Como pessoas que somos, todos, experimentamos e escolhemos fazer teatro juntos. Ouso dizer que, pela definição da OMS, nosso grupo está bem saudável. Com a criação do grupo, nasceu também o tema para a primeira montagem: “O que você sabe sobre mim?” – além do meu prontuário médico, além do que você ouviu falar sobre pessoas com transtornos. Nos conhecemos bastante com os relatos de cada um e o resultado na cena ficou poderoso.

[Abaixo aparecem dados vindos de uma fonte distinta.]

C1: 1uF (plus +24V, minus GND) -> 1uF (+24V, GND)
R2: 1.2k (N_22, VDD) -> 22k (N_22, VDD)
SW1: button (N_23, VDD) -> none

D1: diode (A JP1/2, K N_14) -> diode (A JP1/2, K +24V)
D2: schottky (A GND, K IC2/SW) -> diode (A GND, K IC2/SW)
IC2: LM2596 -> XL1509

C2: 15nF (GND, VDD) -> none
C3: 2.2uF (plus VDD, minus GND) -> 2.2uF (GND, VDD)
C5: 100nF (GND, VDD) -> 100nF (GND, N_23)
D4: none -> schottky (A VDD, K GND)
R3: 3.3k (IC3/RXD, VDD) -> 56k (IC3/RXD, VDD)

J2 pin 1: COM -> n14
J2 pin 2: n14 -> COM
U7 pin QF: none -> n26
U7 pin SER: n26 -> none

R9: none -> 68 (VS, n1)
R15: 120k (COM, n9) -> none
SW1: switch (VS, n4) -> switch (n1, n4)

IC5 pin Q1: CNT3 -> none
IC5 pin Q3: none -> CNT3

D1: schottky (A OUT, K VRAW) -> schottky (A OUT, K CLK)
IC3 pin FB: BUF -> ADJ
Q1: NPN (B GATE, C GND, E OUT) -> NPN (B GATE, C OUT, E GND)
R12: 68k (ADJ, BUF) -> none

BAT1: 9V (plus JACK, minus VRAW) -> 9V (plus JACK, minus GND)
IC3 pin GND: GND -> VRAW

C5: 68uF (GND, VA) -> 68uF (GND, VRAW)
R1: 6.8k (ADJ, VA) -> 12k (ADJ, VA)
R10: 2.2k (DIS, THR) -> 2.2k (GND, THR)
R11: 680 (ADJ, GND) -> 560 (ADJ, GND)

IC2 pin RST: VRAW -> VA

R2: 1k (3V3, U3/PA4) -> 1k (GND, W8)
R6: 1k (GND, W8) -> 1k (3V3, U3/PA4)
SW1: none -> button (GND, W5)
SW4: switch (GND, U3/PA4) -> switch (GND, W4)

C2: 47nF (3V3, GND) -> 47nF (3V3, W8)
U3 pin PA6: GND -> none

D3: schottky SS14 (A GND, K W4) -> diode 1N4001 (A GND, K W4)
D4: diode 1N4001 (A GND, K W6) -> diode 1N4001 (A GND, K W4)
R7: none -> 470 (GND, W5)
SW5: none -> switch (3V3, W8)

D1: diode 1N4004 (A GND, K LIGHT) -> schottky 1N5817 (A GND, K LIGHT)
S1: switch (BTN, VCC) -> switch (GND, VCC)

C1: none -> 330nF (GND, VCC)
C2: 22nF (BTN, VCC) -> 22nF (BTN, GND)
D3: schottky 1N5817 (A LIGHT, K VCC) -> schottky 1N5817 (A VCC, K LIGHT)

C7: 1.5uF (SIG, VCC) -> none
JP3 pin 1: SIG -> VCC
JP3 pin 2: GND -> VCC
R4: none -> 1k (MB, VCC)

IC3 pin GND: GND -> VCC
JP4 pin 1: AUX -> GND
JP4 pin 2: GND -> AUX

Falamos de pessoas em sua diversidade, fazendo coisas que dão prazer, que escolhem fazer. Toda história merece ser contada. E, como sonhamos alto, sempre, já havíamos pensado em produzir um documentário contando nossas histórias e como chegamos ao teatro. Reunimos uma equipe incrível e, em março, finalizamos as filmagens do longa-metragem “O que você sabe sobre mim?”, que tive o imenso prazer de dirigir ao lado da cineasta Maria Emília de Azevedo. Nossa história vai acontecer na tela e abrir uma janela para falarmos mais sobre saúde, sobre ser saudável. Quem faz arte, adoece menos.


Robson Benta é ator, professor e diretor de teatro.